Summarize the passage on Parkinson's disease and psychological factors in three sentences.

[[ Extracted text open ]]

It is perhaps not mere chance that Parkinson’s disease generally appears just then when the external sources of impulses and confirmation peter out, through abandonment of a profession, retirement or other processes. Such circumstances are, as is well known, of such a nature to create anxiety or to reinforce it. It remains questionable, what the cause of the volition deficit is and what produces the fears of loss that are necessary to create it. As in most childhood scenarios, circumstances can be reconstructed in my peri and post-natal primary scenario, which are suitable to create anxieties. However it is not possible to observe an traumatic event of such an overwhelming nature that would necessarily have led to radical abandonment of self. Accordingly, one is inclined to inquire into a prenatal cause, since in animal experiments it has been observed that prenatal stress in the mother animal does not just encourage anxious behaviour in the fully grown progeny, but also changes dopamine turnover (Fride and Weinstock 1988, Alonso et al. 1997). This is all the more a reason to suspect direct stress on the foetus, where the vanishing twin syndrome represents one possibility. This is a twin pregnancy in which one foetus dies in the first three month of pregnancy (Huter et al. 1990, review in Landy and Keith 1998). This is the case in a great number of conceptions and is recognised in psychology as a traumatic cause of psychological problems. There is at least a hint of this in the story of my life. At around fourteen years old I had an intestinal obstruction (ileus) and I still remember clearly today the doctor’s statement that its origin went back to my birth. Even though it is not possible to check now what that meant, it cannot be ruled out that here tissue from the dead twin became entangled in the intestine. In the medical literature the death before birth of a twin in a later stage of pregnancy is also known as a high risk for spastic brain damage in the surviving child, and the vanishing twin syndrome has been named as a possible cause in cases of unknown aetiology (Pharaoah and Cooke 1997). Therefore it might well be suitable to create not only psychological conditions for pathological processes but also biological relationships which are of pathological significance in a multifactorial genesis.

Even if we are not willing to go so far as to suppose that psychological factors are causal in the origin of Parkinson’s disease, clinical experience shows clearly that these have a significant effect in the course of the disease. Therefore it is desirable that the psychological connections in Parkinson’s disease be studied further, and further controlled therapeutic studies carried out, which may show, if they continue long enough, not only what psychotherapy has to contribute to the treatment of Parkinson’s disease, but also whether psychological factors also play a role in its aetiology as James Parkinson conjectured.

[[ Extracted text closed ]]
[[ Supplied records open ]]

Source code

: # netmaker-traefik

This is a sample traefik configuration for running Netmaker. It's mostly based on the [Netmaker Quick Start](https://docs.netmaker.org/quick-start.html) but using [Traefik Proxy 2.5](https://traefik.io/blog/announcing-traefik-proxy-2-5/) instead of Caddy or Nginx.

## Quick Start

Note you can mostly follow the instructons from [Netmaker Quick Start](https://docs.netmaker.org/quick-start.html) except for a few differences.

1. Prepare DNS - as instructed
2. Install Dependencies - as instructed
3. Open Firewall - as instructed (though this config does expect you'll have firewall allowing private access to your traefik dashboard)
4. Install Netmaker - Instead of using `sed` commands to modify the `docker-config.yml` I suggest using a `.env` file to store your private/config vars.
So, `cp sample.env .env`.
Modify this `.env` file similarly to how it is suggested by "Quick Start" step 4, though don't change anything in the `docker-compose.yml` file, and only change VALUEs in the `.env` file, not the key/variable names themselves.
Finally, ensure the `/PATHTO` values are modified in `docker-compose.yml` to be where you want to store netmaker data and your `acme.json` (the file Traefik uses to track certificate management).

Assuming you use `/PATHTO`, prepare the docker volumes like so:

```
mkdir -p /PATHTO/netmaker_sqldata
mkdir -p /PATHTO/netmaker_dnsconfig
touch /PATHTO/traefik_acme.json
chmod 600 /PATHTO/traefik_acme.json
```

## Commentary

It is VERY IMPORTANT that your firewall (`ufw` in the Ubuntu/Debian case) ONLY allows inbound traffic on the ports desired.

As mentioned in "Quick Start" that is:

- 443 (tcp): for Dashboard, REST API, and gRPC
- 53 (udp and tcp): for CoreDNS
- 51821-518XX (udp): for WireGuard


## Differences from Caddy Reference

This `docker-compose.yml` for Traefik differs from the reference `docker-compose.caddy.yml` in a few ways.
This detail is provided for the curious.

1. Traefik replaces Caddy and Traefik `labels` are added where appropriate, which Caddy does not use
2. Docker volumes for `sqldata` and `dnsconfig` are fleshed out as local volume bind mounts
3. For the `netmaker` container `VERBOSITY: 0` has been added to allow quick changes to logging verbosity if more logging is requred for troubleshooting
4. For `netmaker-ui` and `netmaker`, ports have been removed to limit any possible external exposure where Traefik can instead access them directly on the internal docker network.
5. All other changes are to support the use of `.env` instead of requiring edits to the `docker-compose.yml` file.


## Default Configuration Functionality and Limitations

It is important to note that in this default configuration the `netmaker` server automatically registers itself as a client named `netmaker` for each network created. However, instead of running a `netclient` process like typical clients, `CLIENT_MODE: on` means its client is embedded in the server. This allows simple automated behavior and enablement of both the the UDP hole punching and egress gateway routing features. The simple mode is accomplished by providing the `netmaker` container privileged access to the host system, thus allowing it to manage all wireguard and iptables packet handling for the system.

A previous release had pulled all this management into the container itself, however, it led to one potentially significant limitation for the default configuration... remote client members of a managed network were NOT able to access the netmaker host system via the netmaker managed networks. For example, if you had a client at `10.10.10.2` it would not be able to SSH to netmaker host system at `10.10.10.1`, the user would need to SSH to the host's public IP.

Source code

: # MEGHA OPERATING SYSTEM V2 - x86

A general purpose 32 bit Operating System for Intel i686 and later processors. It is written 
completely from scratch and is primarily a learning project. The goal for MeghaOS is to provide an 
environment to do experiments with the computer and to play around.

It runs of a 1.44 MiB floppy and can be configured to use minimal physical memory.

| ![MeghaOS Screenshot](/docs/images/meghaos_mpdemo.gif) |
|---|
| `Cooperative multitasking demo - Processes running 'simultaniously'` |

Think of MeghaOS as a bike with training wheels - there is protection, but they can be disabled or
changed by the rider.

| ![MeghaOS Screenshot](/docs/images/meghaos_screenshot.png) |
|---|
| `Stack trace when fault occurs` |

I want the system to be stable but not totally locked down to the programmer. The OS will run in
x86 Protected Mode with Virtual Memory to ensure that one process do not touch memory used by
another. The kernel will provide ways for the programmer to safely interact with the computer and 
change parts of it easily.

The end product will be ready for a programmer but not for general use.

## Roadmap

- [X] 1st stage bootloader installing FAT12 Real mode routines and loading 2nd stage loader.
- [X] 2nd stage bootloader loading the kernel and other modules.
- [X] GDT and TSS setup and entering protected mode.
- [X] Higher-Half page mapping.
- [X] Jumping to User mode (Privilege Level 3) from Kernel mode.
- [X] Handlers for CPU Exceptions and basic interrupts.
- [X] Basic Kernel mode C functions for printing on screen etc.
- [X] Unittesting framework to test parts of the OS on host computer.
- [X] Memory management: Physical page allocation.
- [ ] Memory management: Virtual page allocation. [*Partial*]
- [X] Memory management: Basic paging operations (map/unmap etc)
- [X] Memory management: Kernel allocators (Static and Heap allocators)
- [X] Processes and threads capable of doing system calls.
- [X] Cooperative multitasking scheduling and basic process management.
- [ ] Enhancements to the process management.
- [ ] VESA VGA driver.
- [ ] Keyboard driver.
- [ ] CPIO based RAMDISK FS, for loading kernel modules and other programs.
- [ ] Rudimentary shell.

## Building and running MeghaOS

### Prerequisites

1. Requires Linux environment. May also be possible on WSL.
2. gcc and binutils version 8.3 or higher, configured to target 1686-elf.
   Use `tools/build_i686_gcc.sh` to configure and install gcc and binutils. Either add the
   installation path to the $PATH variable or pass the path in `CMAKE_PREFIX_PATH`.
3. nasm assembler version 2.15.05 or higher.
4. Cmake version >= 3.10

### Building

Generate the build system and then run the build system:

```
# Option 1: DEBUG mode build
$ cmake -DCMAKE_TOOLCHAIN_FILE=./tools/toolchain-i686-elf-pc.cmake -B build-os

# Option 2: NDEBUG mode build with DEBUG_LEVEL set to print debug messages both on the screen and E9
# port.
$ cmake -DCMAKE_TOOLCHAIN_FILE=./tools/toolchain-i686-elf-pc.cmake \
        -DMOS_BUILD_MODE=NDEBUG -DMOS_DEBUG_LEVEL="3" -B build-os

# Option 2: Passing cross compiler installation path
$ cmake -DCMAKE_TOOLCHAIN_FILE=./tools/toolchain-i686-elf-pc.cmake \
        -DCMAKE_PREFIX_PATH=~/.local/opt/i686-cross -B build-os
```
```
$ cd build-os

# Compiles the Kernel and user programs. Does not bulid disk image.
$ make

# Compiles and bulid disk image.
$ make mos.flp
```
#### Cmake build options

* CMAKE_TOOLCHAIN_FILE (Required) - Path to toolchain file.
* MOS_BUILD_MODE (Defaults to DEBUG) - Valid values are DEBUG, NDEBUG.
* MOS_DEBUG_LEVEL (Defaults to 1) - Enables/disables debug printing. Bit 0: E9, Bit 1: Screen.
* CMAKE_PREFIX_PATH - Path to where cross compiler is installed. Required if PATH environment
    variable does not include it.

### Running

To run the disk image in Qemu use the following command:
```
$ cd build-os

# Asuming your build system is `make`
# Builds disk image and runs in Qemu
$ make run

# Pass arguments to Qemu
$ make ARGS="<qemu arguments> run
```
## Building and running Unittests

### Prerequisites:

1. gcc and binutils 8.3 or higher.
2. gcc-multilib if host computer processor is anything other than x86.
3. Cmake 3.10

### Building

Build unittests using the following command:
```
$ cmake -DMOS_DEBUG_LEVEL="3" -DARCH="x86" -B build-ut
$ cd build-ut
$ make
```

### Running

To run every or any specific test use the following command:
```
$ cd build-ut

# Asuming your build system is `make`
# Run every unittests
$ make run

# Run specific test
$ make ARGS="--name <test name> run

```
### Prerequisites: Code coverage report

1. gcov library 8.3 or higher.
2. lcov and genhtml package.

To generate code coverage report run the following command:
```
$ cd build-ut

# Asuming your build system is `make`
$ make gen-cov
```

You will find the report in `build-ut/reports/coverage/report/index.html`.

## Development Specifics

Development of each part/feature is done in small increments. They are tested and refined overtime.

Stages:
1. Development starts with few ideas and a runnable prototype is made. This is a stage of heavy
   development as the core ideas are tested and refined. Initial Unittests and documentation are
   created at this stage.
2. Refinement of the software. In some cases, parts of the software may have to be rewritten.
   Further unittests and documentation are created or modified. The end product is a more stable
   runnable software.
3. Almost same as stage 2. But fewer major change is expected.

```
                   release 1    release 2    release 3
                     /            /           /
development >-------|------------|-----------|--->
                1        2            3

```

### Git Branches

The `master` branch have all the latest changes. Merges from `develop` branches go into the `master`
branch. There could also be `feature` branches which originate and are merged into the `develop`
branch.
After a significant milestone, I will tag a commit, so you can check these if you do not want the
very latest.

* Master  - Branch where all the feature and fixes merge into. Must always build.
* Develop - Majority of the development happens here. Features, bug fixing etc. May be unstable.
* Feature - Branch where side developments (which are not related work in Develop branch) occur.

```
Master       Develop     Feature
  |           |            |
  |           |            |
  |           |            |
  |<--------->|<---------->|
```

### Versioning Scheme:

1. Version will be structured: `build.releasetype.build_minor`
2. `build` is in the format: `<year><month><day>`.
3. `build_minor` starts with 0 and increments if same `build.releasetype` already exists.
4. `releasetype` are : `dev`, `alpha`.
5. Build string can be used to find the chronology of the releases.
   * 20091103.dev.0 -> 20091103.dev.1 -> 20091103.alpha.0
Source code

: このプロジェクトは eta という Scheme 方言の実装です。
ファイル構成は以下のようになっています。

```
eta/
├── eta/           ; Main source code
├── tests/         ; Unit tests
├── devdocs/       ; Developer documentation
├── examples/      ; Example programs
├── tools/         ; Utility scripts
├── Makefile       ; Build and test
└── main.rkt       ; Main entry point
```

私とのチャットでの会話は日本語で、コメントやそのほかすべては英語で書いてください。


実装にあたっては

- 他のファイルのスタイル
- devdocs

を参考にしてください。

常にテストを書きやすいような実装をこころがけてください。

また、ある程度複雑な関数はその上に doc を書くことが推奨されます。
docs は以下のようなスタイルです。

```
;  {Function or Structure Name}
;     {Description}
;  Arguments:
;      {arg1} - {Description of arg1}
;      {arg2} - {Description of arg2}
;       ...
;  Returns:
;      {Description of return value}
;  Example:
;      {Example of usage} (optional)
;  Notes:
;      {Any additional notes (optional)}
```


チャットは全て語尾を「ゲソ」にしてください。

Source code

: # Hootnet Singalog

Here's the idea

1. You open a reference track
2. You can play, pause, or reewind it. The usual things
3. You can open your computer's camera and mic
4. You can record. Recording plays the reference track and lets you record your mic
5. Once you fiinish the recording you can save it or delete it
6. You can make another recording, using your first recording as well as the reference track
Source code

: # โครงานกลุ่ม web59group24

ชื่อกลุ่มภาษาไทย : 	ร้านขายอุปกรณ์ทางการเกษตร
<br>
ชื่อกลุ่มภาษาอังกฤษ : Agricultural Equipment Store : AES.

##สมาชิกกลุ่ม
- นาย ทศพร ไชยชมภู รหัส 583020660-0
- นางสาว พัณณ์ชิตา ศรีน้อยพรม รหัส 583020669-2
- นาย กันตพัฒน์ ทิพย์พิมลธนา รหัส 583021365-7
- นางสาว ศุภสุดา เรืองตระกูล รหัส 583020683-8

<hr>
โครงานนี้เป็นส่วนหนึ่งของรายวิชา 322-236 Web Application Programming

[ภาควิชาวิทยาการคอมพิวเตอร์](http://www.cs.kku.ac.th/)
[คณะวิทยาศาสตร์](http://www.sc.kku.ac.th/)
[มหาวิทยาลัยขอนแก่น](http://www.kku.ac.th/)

[[ Supplied records closed ]]

Exercise result: The passage suggests it may not be chance that Parkinson's disease tends to appear when external sources of impulses and confirmation fade, as through retirement, circumstances known to create or reinforce anxiety, and it proposes direct prenatal stress on the fetus, possibly the vanishing twin syndrome, as a cause worth suspecting. As a hint of this in the writer's own life, it cites an intestinal obstruction at around fourteen that a doctor said went back to the writer's birth. It concludes that clinical experience shows psychological factors significantly affect the course of the disease, and it calls for further study and longer controlled therapeutic trials to show what psychotherapy contributes and whether these factors play a role in the disease's etiology.